Ontario banned such obviously partisan government ads in 2004 — until that province’s Liberal government changed the legislation in 2015, against the strong objections of the independent Auditor General, and began running the same kind of self-serving advertising that Clark is bombarding us with today.
“Ontarians have in the last year paid millions of dollars for advertising designed primarily to present the government in a positive light rather than to inform,” said the province’s Auditor General’s report in 2016 — and the same is true here.
Countries like the United Kingdom, Australia and New Zealand have adopted government advertising guidelines to prohibit partisan ads — and the BC New Democrats have twice proposed similar legislation that was quickly rejected by the BC Liberals.
And for obvious reasons, because the B.C. government budget ad is full of self-promotion that is both unnecessary and political.
“Starting with a 50-per-cent cut in MSP premiums for middle class families, the first step to eliminating premiums altogether. Your family could save up to $900 a year. Find out more at gov.bc.ca. Our opportunity is here,” it concludes.

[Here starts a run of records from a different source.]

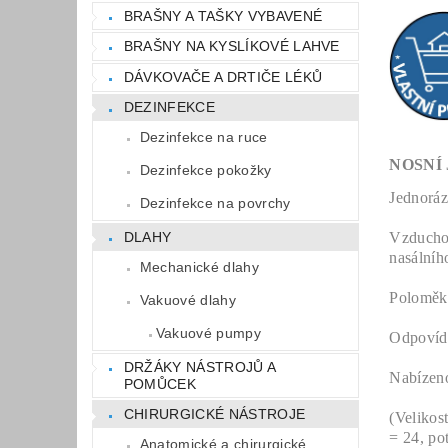
BRAŠNY A TAŠKY VYBAVENÉ
BRAŠNY NA KYSLÍKOVÉ LAHVE
DÁVKOVAČE A DRTIČE LÉKŮ
DEZINFEKCE
Dezinfekce na ruce
NOSNÍ
Dezinfekce pokožky
Jednoráz
Dezinfekce na povrchy
DLAHY
Vzduchov
nasálníh
Mechanické dlahy
Poloměkk
Vakuové dlahy
Vakuové pumpy
Odpovída
DRŽÁKY NÁSTROJŮ A
Nabízen
POMŮCEK
CHIRURGICKÉ NÁSTROJE
(Velikos
= 24, po
Anatomické a chirurgické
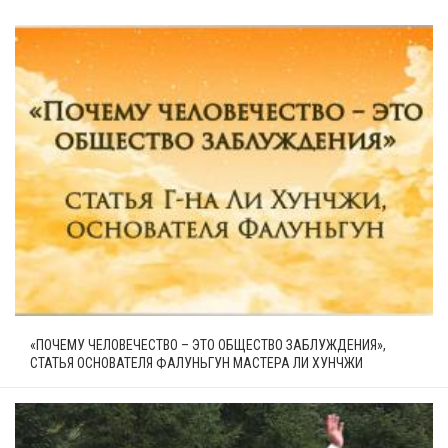
«ПОЧЕМУ ЧЕЛОВЕЧЕСТВО – ЭТО ОБЩЕСТВО ЗАБЛУЖДЕНИЯ»,
СТАТЬЯ ОСНОВАТЕЛЯ ФАЛУНЬГУН МАСТЕРА ЛИ ХУНЧЖИ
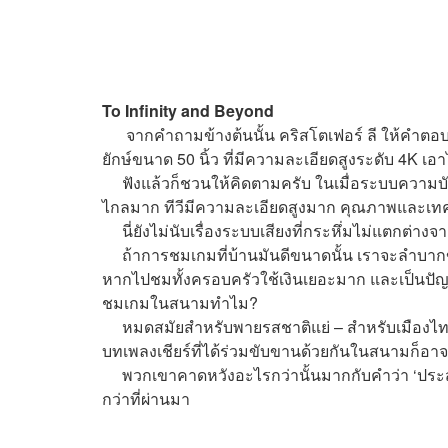
To Infinity and Beyond
จากคำถามข้างต้นนั้น คริสโตเฟอร์ ลี ให้คำตอบว่
ยักษ์ขนาด 50 นิ้ว ที่มีความละเอียดสูงระดับ 4K เอ
ฟังแล้วก็ชวนให้คิดตามครับ ในเมื่อระบบความบันเ
ไกลมาก ทีวีมีความละเอียดสูงมาก คุณภาพและเทค
นี่ยังไม่นับเรื่องระบบเสียงที่กระหึ่มไม่แตกต่าง
ถ้าการชมเกมที่บ้านมันดีขนาดนั้น เราจะลำบากข
หากไปชมทั้งครอบครัวใช้เงินเยอะมาก และเป็นปั
ชมเกมในสนามทำไม?
หมดสมัยสำหรับพายรสชาติแย่ – สำหรับเมืองไทยอา
บทเพลงเชียร์ที่ได้ร่วมขับขานด้วยกันในสนามก็อา
พวกเขาคาดหวังอะไรกว่านั้นมากกับคำว่า ‘ประสบก
กว่าที่ผ่านมา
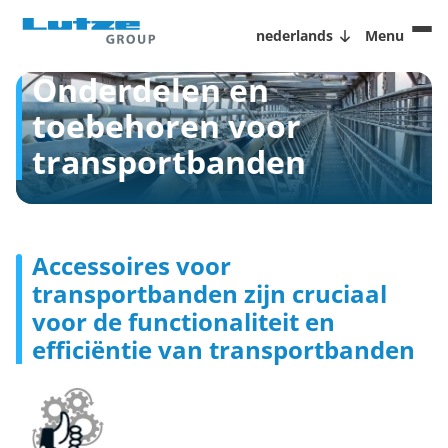
nederlands
Menu
Onderdelen en
toebehoren voor
transportbanden
Accessoires voor
transportbanden zijn cruciaal
voor de functionaliteit en
efficiëntie van transportbanden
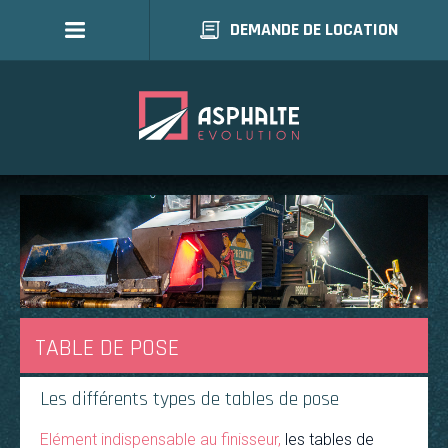
DEMANDE DE LOCATION
TABLE DE POSE
Les différents types de tables de pose
Elément indispensable au finisseur,
les tables de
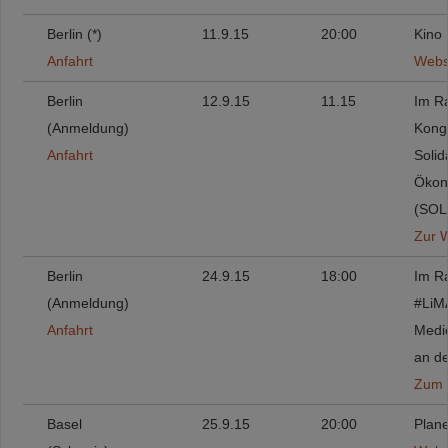
Berlin (*)
11.9.15
20:00
Kino
Anfahrt
Webs
Berlin
12.9.15
11.15
Im R
(Anmeldung)
Kong
Anfahrt
Solid
Ökon
(SOL
Zur 
Berlin
24.9.15
18:00
Im R
(Anmeldung)
#LiM
Anfahrt
Medi
an de
Zum 
Basel
25.9.15
20:00
Plane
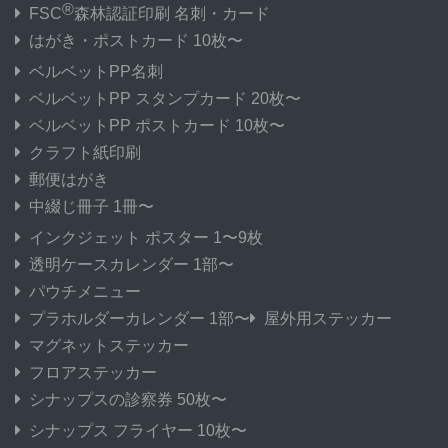
®
FSC
森林認証印刷 名刺・カード
はがき・ポストカード 10枚〜
ベルベットPP名刺
ベルベットPP スタンプカード 20枚〜
ベルベットPP ポストカード 10枚〜
クラフト紙印刷
郵便はがき
中綴じ冊子 1冊〜
インクジェット ポスター 1〜9枚
透明ケースカレンダー 1部〜
パウチメニュー
プラホルダーカレンダー 1部〜
屋外用ステッカー
マグネットステッカー
フロアステッカー
シナップスの診察券 50枚〜
シナップス フライヤー 10枚〜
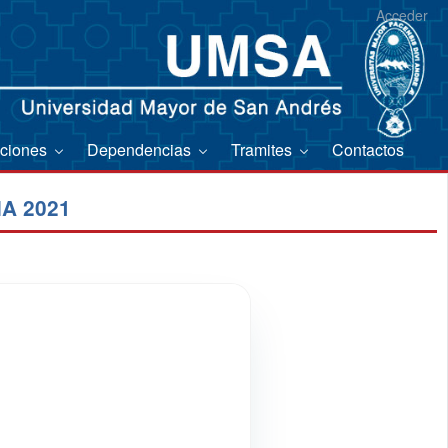
Acceder
aciones
Dependencias
Tramites
Contactos
A 2021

But it does not state that many families will see no savings, because almost all unionized workers have their MSP paid by their employer, as do many non-union workers. Or that if the MSP premium cut is made up with a future income tax or other increase, those workers who are currently covered will be paying more, not less.
Nor does the ad’s voiceover state that the savings — if any apply — will only come in January 2018 (though that date is on a text line in the ad).

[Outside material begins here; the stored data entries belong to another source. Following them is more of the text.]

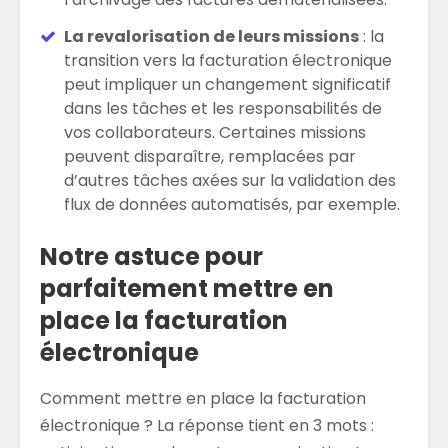
La revalorisation de leurs missions
: la
transition vers la facturation électronique
peut impliquer un changement significatif
dans les tâches et les responsabilités de
vos collaborateurs. Certaines missions
peuvent disparaître, remplacées par
d’autres tâches axées sur la validation des
flux de données automatisés, par exemple.
Notre astuce pour
parfaitement mettre en
place la facturation
électronique
Comment mettre en place la facturation
électronique ? La réponse tient en 3 mots :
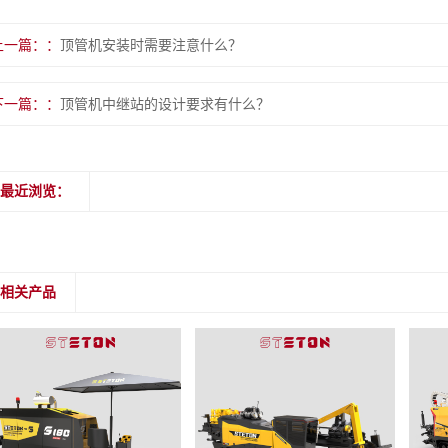
上一篇：
顶管机安装时需要注意什么？
下一篇：
顶管机中继站的设计要求有什么？
最近浏览：
相关产品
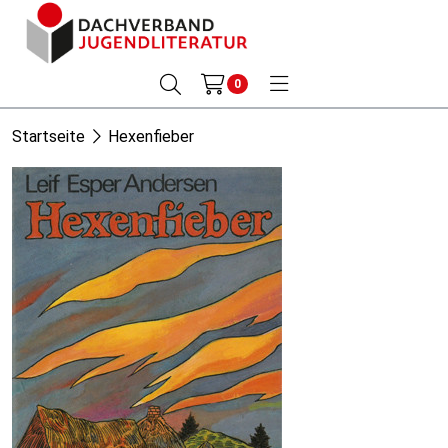
0
Startseite
Hexenfieber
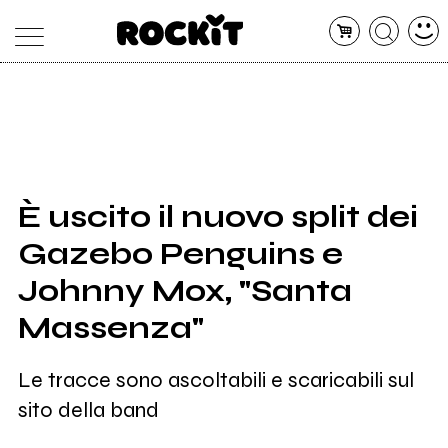
MAGAZINE
DATABASE
ARTICOLI
CONCERTI
ARTISTI
SHOP
È uscito il nuovo split dei
RADIO
Gazebo Penguins e
Johnny Mox, "Santa
Massenza"
Le tracce sono ascoltabili e scaricabili sul
sito della band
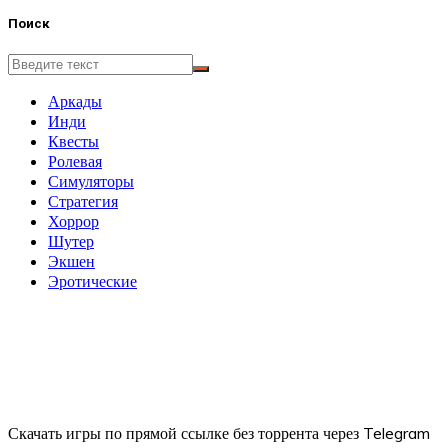
Поиск
Аркады
Инди
Квесты
Ролевая
Симуляторы
Стратегия
Хоррор
Шутер
Экшен
Эротические
Скачать игры по прямой ссылке без торрента через Telegram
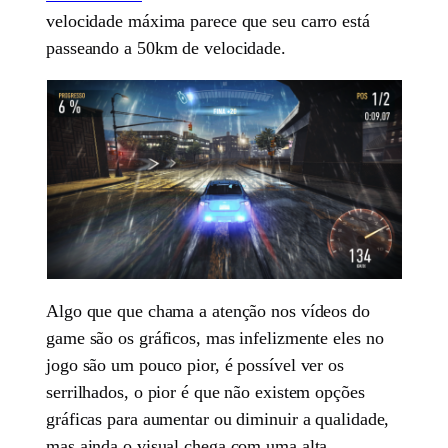
velocidade máxima parece que seu carro está
passeando a 50km de velocidade.
Algo que que chama a atenção nos vídeos do
game são os gráficos, mas infelizmente eles no
jogo são um pouco pior, é possível ver os
serrilhados, o pior é que não existem opções
gráficas para aumentar ou diminuir a qualidade,
mas ainda o visual chega com uma alta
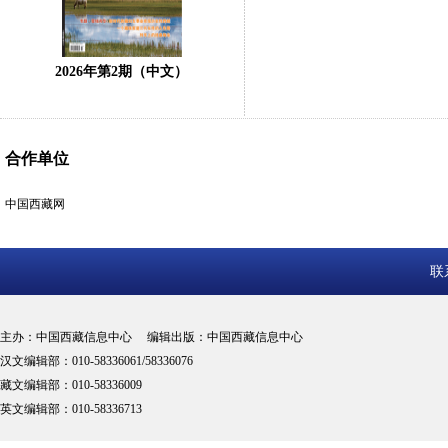
2026年第2期（中文）
合作单位
中国西藏网
联
主办：中国西藏信息中心 编辑出版：中国西藏信息中心
汉文编辑部：010-58336061/58336076
藏文编辑部：010-58336009
英文编辑部：010-58336713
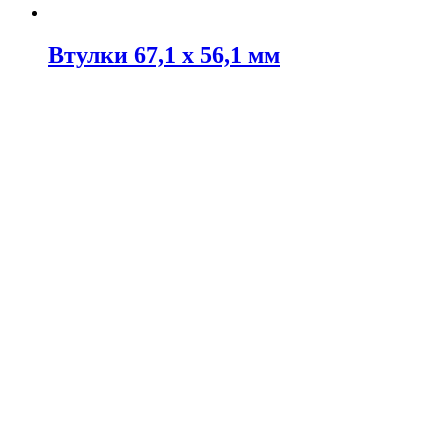
Втулки 67,1 х 56,1 мм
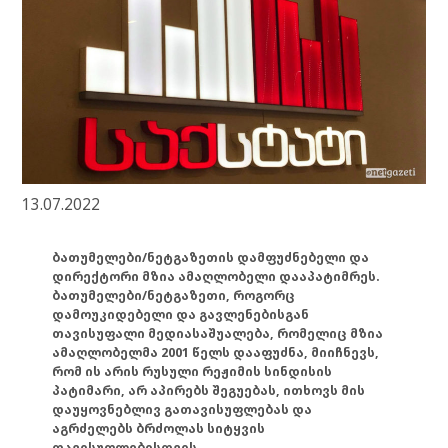
13.07.2022
ბათუმელები/ნეტგაზეთის დამფუძნებელი და
დირექტორი მზია ამაღლობელი დააპატიმრეს.
ბათუმელები/ნეტგაზეთი, როგორც
დამოუკიდებელი და გავლენებისგან
თავისუფალი მედიასაშუალება, რომელიც მზია
ამაღლობელმა 2001 წელს დააფუძნა, მიიჩნევს,
რომ ის არის რუსული რეჟიმის სინდისის
პატიმარი, არ აპირებს შეგუებას, ითხოვს მის
დაუყოვნებლივ გათავისუფლებას და
აგრძელებს ბრძოლას სიტყვის
თავისუფლებისთვის.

Another B.C. government TV ad is equally partisan.
The ad is titled “Our Plan: Housing Affordability,” with the B.C. government logo prominent to start, followed by a voiceover: “B.C.’s Plan On Housing means we’re taking concrete steps to help — like investing $855 million in affordable rental homes for people who need them most.” And of course it features smiling happy people and their homes.
First, this ad comes from a government that watched while Metro Vancouver housing prices skyrocketed by 32 per cent a year while foreign buyers gobbled up residential property — and did absolutely nothing as affordable housing disappeared for renters and local owners alike.

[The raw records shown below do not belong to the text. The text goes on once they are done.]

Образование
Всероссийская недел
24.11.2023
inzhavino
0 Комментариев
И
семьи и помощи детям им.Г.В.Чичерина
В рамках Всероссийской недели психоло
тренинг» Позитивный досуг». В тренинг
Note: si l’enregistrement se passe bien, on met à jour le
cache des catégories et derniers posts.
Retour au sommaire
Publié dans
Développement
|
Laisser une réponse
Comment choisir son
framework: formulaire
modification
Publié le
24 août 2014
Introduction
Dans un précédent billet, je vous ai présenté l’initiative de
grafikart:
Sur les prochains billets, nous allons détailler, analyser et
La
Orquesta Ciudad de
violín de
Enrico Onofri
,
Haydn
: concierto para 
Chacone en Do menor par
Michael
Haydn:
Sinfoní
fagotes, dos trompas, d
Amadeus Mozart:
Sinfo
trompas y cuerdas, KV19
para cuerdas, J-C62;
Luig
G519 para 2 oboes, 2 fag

Second, there is no value in the government blowing money on advertising that could help get rental homes for “people who need them most.”
But the same B.C. government that steadfastly refused to act when foreign nationals were responsible for an estimated one-third of home sales in 2015 is now claiming credit for finally closing the barn door after the horse is long gone.
“And we’ve also introduced a 15-per-cent tax on foreign home buyers to put British Columbians first,” the ad continues without blushing.
If the barrage of B.C. government and BC Liberal ads weren’t enough, wait, there’s more. A pro-BC Liberal business group called Future Prosperity BC has a $2-million budget to trash BC New Democratic Party leader John Horgan — and their ads run immediately after some of the B.C. government ads on Global BC’s News Hour at 6 p.m. — usually two ads per hour.
Future Prosperity BC is fronted by former BC Chamber of Commerce president John Winter, a BC Liberal stalwart, and Jim Laurence, former chair of the Independent Contractors and Business Association of BC — an anti-union organization that has donated hundreds of thousands of dollars to the BC Liberal Party, as well as run its own attack ads on the BC NDP in previous elections.
But it’s the government ads that rankle the most, because there should be no question they are completely partisan and should not be allowed to air anytime, let alone with an election in eight weeks!
But Christy Clark doesn’t care — and she thinks you don’t either.
Or perhaps the BC Liberals are taking a big risk because their polling makes them very nervous and they need to spend millions in taxpayers’ money to pump up Clark — even though voters could make them pay for it on Election Day.